But the main question about Peavy isn't how he'll handle pitching in a bandbox. It's his health. Last year he sat out three months—including his first two with Chicago—after tearing a tendon in his right ankle in May. Peavy did make three late-season starts, however, and won all three, allowing three earned runs in 20 innings, even though his ankle wasn't completely healed. He ended the season with 15 shutout innings over back-to-back starts against the Tigers.
And, for the record, Peavy, who says he's healthy, allowed only one home run in 12 innings at U.S. Cellular. That's the kind of performance the White Sox need from their entire staff. "We are relying on pitching and defense, no doubt about it," says manager Ozzie Guillen. With a healthy Peavy they may have something they've lacked in recent years: a bona fide ace.
Runs scored per game by the White Sox in 2009, the third-lowest average in the AL. Though Chicago ranked sixth with 184 home runs, its scoring opportunities were otherwise limited. Only two teams had fewer at bats with runners in scoring position.

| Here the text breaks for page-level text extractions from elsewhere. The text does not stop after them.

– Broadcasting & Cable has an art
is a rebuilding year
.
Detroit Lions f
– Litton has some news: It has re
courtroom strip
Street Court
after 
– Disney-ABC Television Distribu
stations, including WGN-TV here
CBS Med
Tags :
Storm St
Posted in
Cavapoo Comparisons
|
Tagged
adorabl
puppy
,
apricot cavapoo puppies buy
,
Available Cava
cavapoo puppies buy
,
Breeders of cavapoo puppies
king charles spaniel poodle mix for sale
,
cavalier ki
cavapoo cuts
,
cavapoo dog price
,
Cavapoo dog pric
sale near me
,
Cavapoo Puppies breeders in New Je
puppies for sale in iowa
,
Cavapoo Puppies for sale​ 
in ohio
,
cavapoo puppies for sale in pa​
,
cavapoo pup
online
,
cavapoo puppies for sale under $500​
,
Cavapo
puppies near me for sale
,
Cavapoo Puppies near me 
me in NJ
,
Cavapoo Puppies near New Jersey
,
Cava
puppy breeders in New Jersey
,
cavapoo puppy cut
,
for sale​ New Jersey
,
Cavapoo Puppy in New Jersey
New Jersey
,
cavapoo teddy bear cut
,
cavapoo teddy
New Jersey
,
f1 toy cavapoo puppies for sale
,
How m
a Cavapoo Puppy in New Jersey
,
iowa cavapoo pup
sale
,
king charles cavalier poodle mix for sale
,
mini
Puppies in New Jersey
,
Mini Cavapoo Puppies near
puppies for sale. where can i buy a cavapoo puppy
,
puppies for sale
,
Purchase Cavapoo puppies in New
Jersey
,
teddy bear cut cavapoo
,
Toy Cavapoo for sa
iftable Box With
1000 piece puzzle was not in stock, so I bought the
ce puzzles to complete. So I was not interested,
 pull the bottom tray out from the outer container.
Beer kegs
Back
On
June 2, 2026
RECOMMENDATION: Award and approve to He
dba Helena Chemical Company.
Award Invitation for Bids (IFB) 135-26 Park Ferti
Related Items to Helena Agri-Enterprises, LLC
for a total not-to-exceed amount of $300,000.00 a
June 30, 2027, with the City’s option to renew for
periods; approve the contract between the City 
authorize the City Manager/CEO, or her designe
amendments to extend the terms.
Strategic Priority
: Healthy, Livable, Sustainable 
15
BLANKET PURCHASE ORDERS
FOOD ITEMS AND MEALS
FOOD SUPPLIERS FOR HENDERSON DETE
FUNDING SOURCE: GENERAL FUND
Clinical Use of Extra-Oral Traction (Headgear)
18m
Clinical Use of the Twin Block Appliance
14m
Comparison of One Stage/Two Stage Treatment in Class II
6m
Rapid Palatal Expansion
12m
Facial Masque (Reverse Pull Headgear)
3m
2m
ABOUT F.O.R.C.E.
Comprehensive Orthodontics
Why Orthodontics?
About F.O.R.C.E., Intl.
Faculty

The White Sox spent much of March concerned about closer Bobby Jenks, who despite losing 25 pounds over the winter was still bothered by the right-calf injury that ended his 2009 season a few weeks early. But even if Jenks is healthy, it's time to acknowledge that he's been surpassed by lefty Matt Thornton. Over the past two seasons, Thornton has a 2.71 ERA in 139 2/3 innings, with a fantastic 164/39 K/BB ratio. He's no specialist, either: Righties have hit only .223 with a .319 slugging average against him in his career. Jenks, with a 3.13 ERA and 87/33 K/BB ratio in that time, simply doesn't keep runs off the board as well. Thornton is the best pitcher in the Sox bullpen and deserves to be elevated to the closer role—or, better still, be used along with Jenks to get high-leverage late-game outs regardless of whether a save situation is present.